┏━━

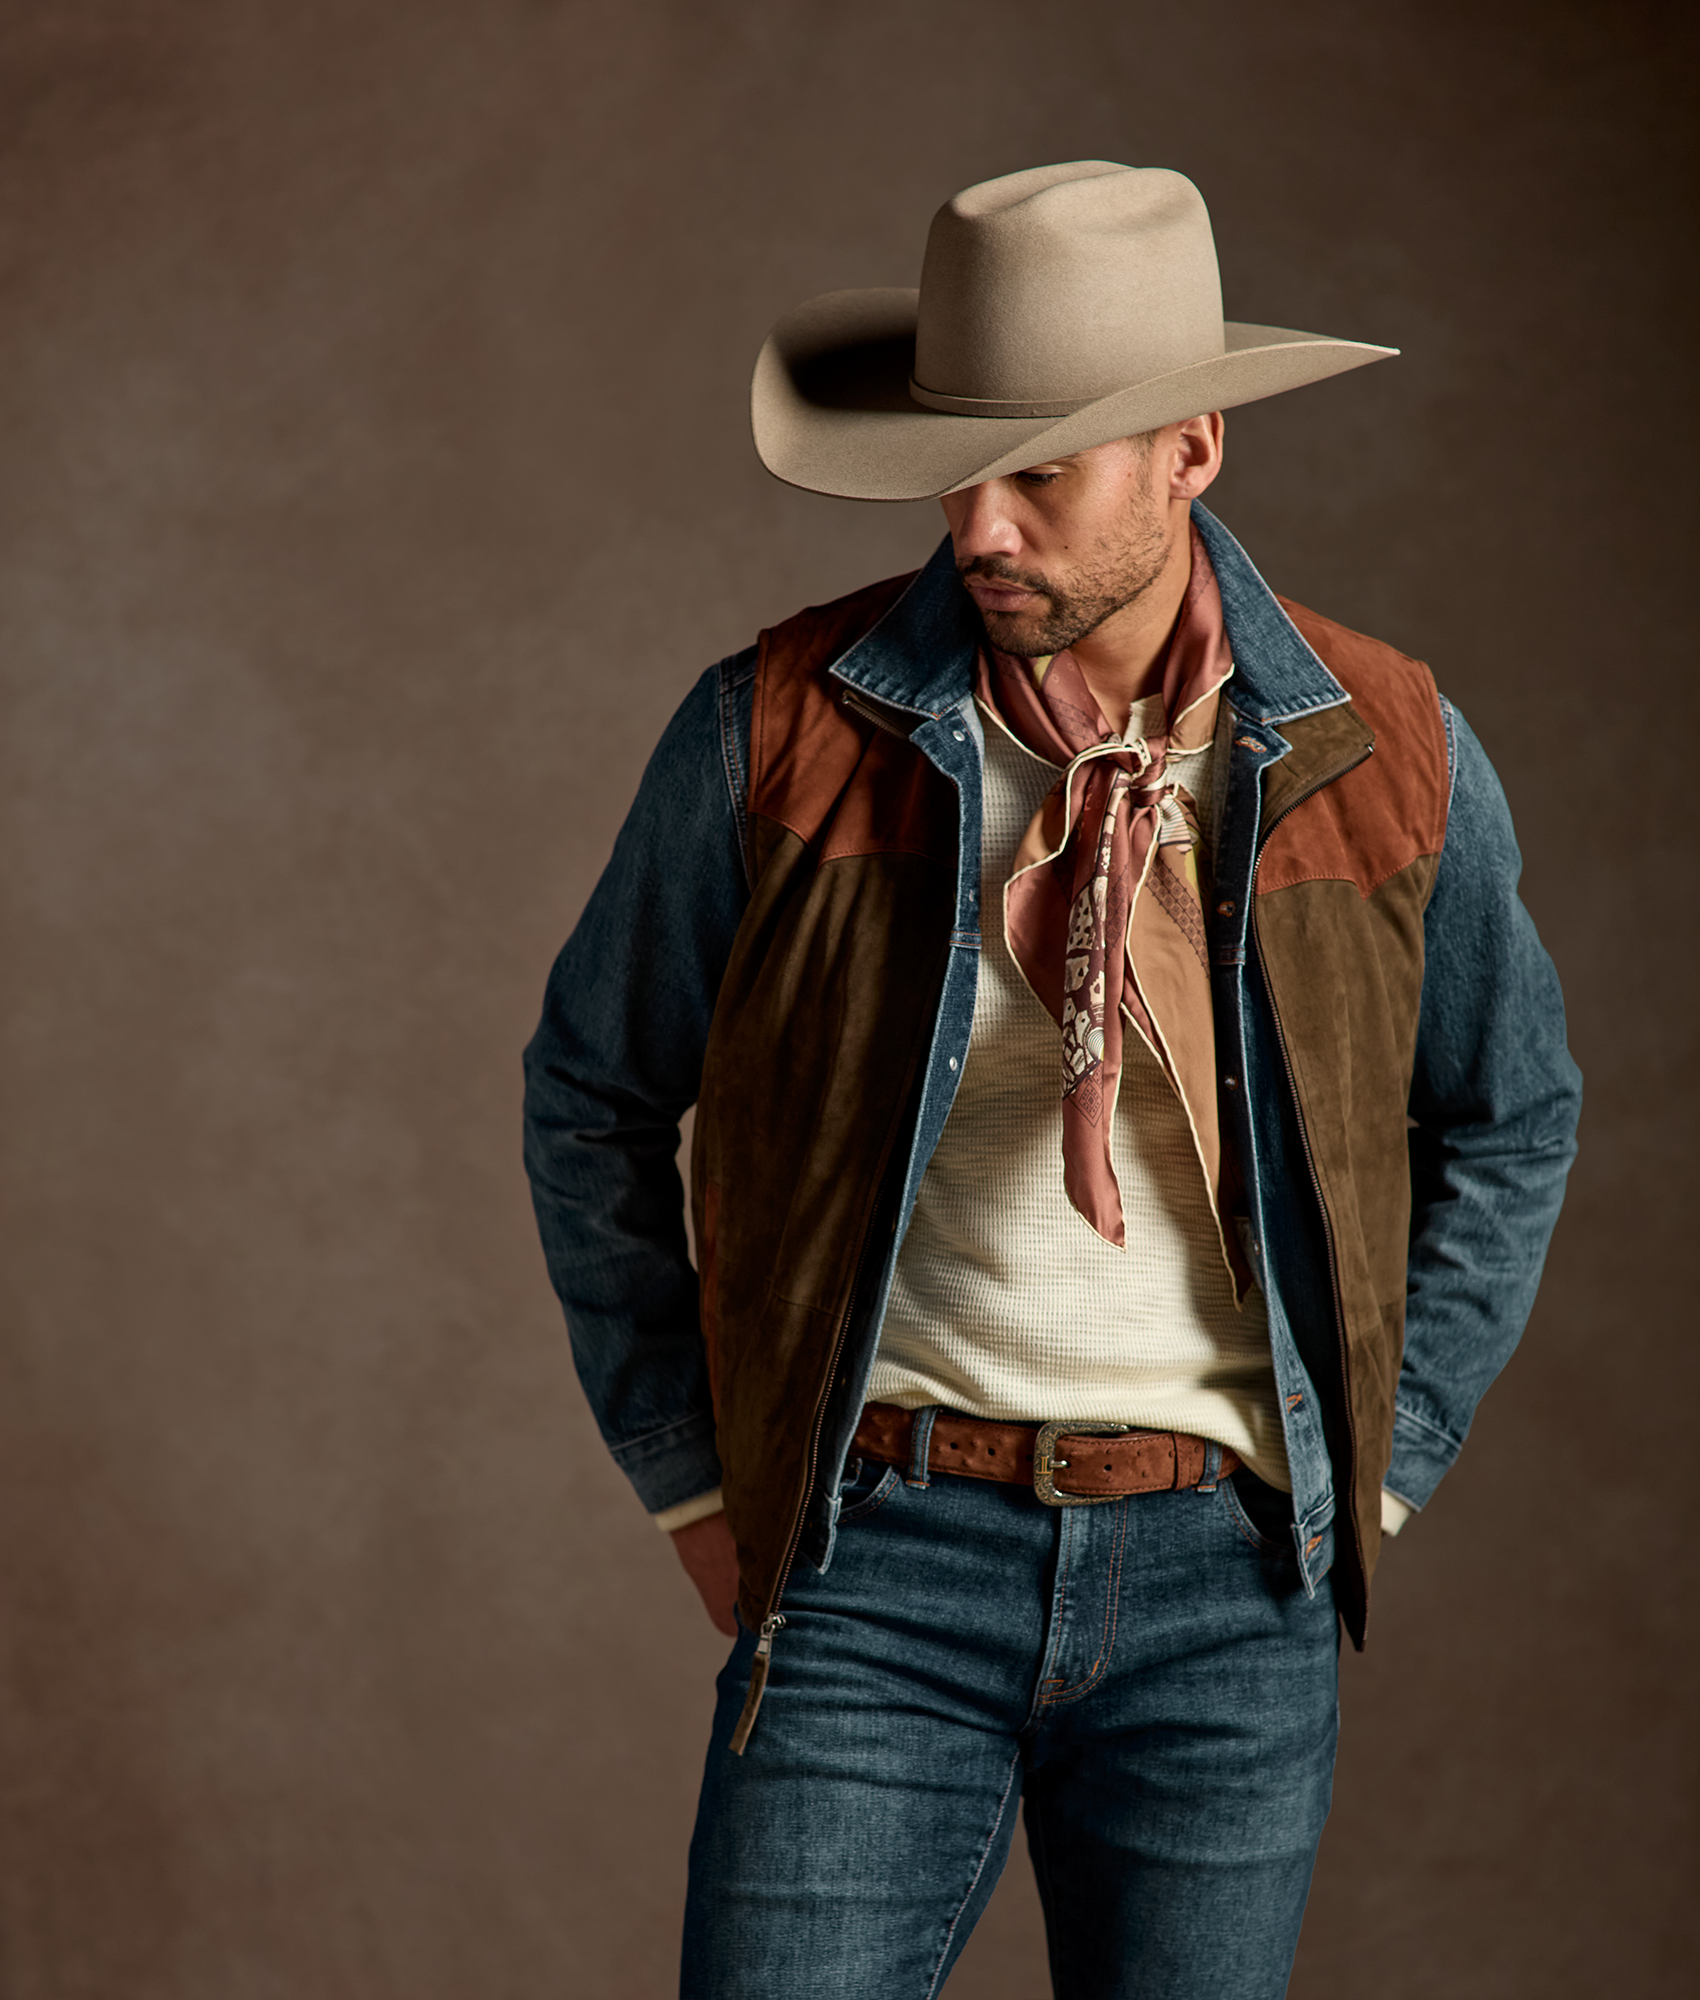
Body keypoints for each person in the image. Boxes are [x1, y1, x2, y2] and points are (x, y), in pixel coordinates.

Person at [522, 162, 1581, 1998]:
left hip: (1225, 1586)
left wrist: (1384, 1466)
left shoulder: (1380, 746)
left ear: (1193, 449)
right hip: (875, 1561)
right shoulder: (780, 730)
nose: (981, 527)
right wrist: (695, 1483)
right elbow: (590, 1095)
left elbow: (1513, 1111)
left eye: (1042, 472)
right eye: (958, 470)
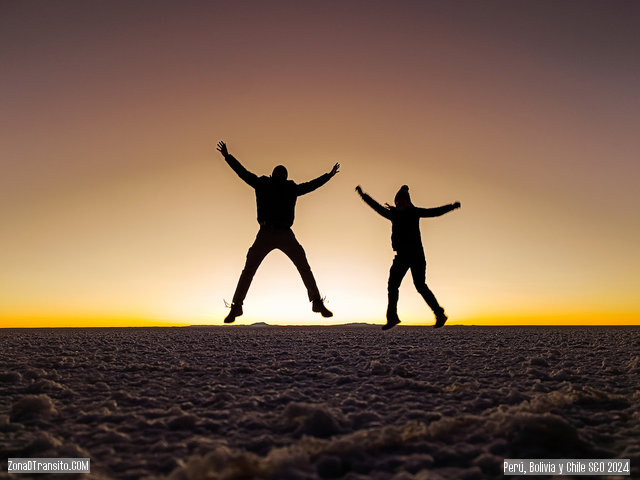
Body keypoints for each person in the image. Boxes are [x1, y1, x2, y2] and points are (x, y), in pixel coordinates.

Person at [217, 141, 339, 323]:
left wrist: (328, 176)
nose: (281, 176)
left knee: (303, 265)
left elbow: (311, 185)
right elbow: (243, 173)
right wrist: (228, 157)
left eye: (283, 174)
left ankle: (316, 302)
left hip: (284, 234)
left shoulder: (291, 188)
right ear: (274, 174)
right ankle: (237, 306)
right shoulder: (263, 184)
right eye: (279, 173)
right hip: (266, 233)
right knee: (249, 269)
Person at [355, 184, 460, 330]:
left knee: (420, 286)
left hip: (416, 255)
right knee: (393, 285)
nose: (399, 204)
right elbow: (377, 207)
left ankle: (439, 314)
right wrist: (363, 195)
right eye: (397, 202)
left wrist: (451, 207)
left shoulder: (414, 212)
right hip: (401, 256)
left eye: (402, 201)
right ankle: (392, 318)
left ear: (408, 202)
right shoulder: (393, 214)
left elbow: (434, 212)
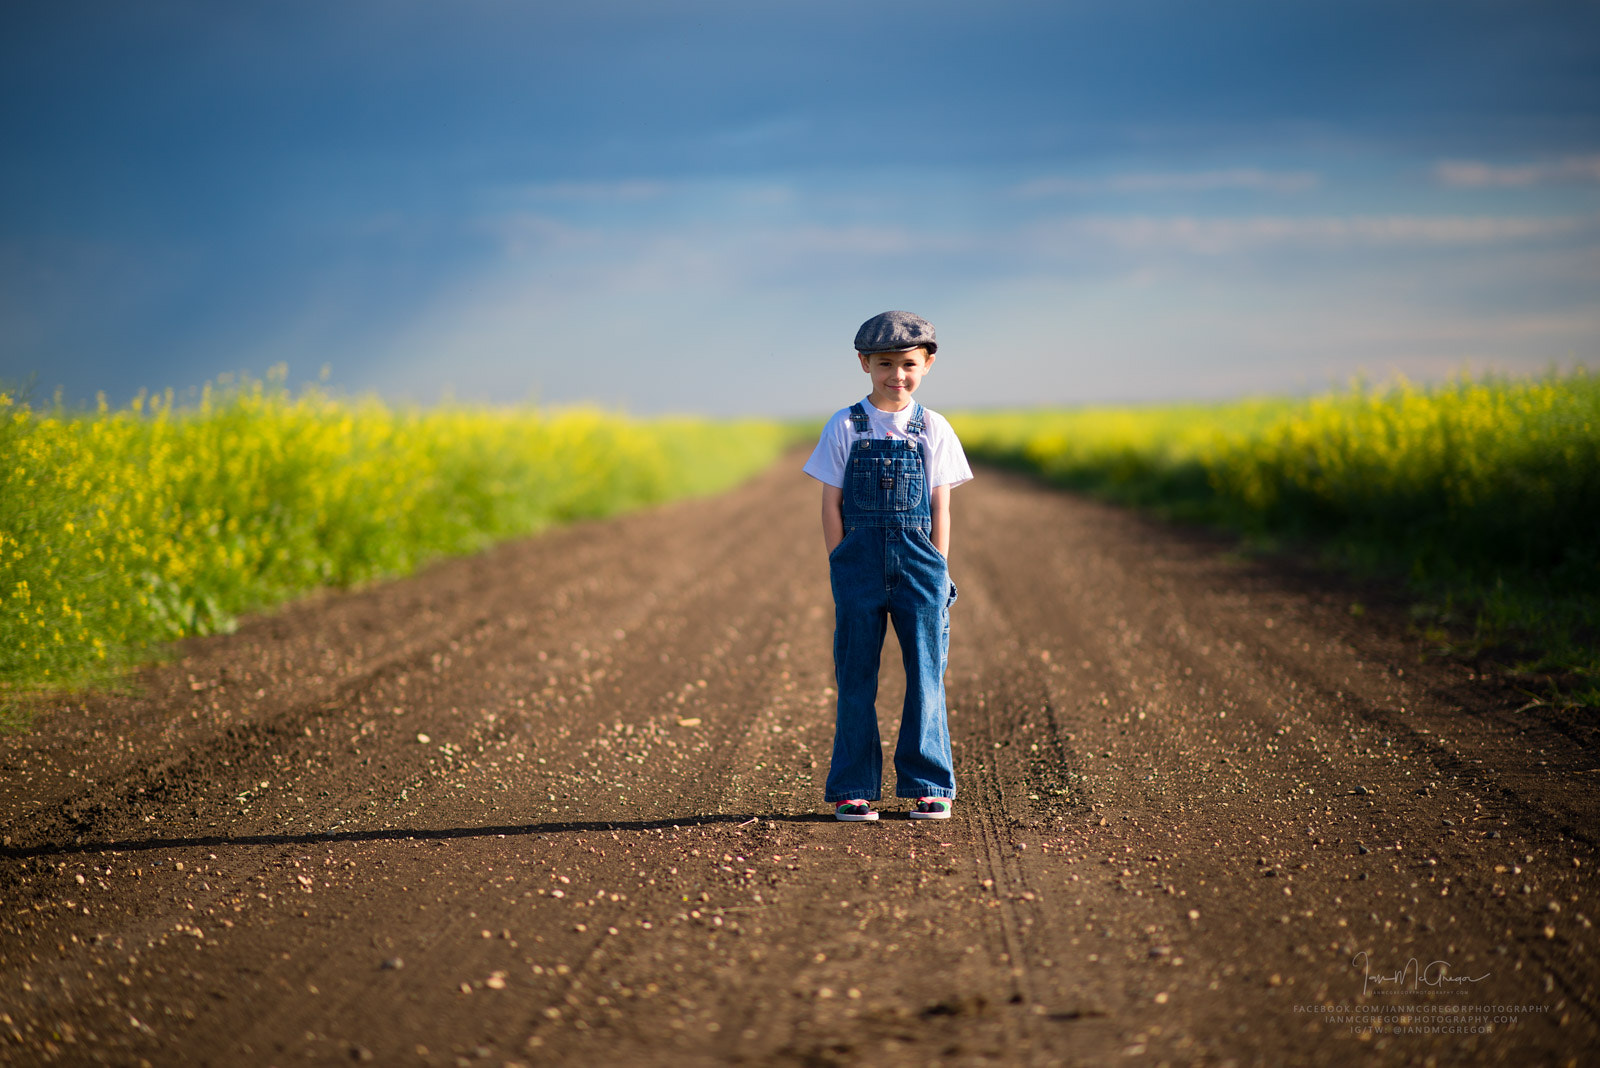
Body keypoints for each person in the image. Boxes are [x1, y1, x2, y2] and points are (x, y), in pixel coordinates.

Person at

┗━━

Exercise requirements
Starting with the line that has "nose: (981, 527)" and going on through the line that has "right wrist: (228, 157)", transcribe the records above exactly, but skip the pictures.

Exercise output
nose: (981, 527)
right wrist: (695, 1483)
right elbow: (590, 1095)
left elbow: (1513, 1111)
left eye: (1042, 472)
right eye: (958, 470)
Body keypoints for each person in the image. Boxes are [x1, y1, x2, y2] and points are (x, y), in pixel coordinates.

Person at [217, 141, 339, 323]:
left wrist: (328, 176)
nose: (281, 176)
left knee: (303, 265)
left elbow: (311, 185)
right elbow: (243, 173)
right wrist: (228, 157)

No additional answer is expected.